A marine captain, four other marines and two civilian guides were killed in the attack Thursday afternoon in the department of Ayacucho when rebels opened fire after they stopped to take a break in a clearing, said an army officer who asked not to be identified.
The attack was another strong sign of a resurgence in Shining Path activity. Last month, 71 pipeline workers were kidnapped by guerrillas at a remote pipeline construction in Ayacucho. They were released a day later.
Since then, some 20 military patrols have been combing the thick jungle-covered gorges in search of the kidnappers.

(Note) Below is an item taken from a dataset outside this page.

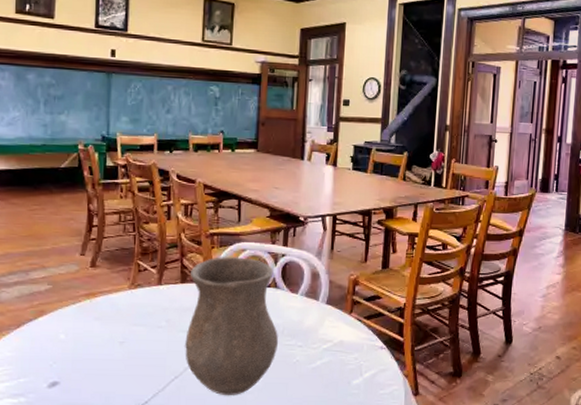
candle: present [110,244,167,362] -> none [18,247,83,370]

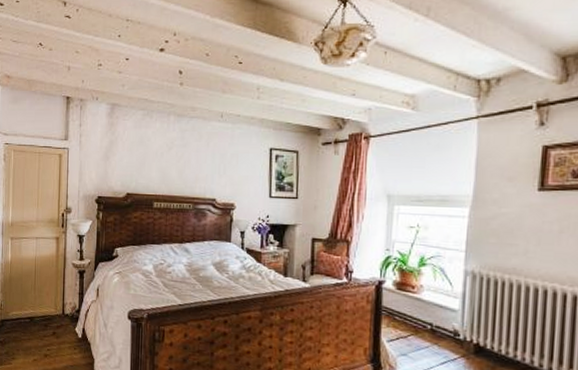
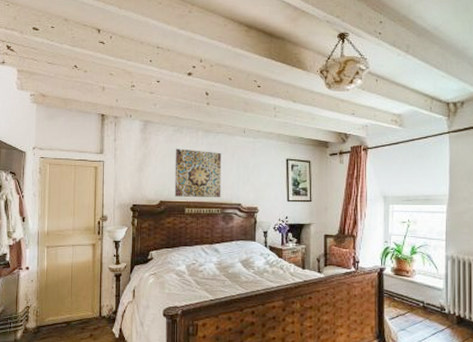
wall art: none [142,135,196,192] -> present [174,148,222,198]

One soldier has been killed and at least two wounding on patrols.
The patrol had been inserted by helicopter early Thursday after intelligence reports indicated that rebels had been spotted buying supplies across the river in the village of Matucana, the officer said.
The guerrillas attacked the marines in a clearing outside Matucana after the patrol stopped for rations, with many of the soldiers putting down their weapons to eat.
"Bullets were coming in from every direction," the officer told The Associated Press outside the Pichari counterinsurgency base in this ramshackle village of thatched huts and tin roofed shacks on the Apurimac River, about 220 miles southeast of Lima.
Scrambling in the chaos to return fire, the marines were unable to see the rebels, who were hidden in the shadows and thick underbrush, the army officer said. It was unknown, but unlikely that any guerrillas were killed, he said.
The wounded were evacuated by helicopter to the city of Ayacucho Thursday and then flown by military plane to Lima for treatment, the army officer said. Ayacucho, about 200 miles southeast of Lima in the Andes Mountains, is the birthplace of the Shining Path.
Local community self defense leaders — known as "ronderos" — have said that the rebels are now using new, modern weapons. During the height of their campaign in the late 1980s and early 1990s, the guerrillas relied on secondhand weapons stolen from police and soldiers.
The Shining Path launched its armed conflict in 1980 after a decade of planning. By the early 1990s the group almost brought the Peruvian government to its knees, assassinating mayors and peasants unwilling to support them in the countryside and waging a car-bomb campaign in Lima.
The violence dropped significantly with the capture of founder Abimael Guzman in 1992.
In October 1999, three army officers and a military pilot were killed when about 60 rebels opened fire on their helicopter as it landed in a jungle clearing in the same general region.
Fighting has left about 30,000 dead since 1980, including soldiers, rebels and civilians.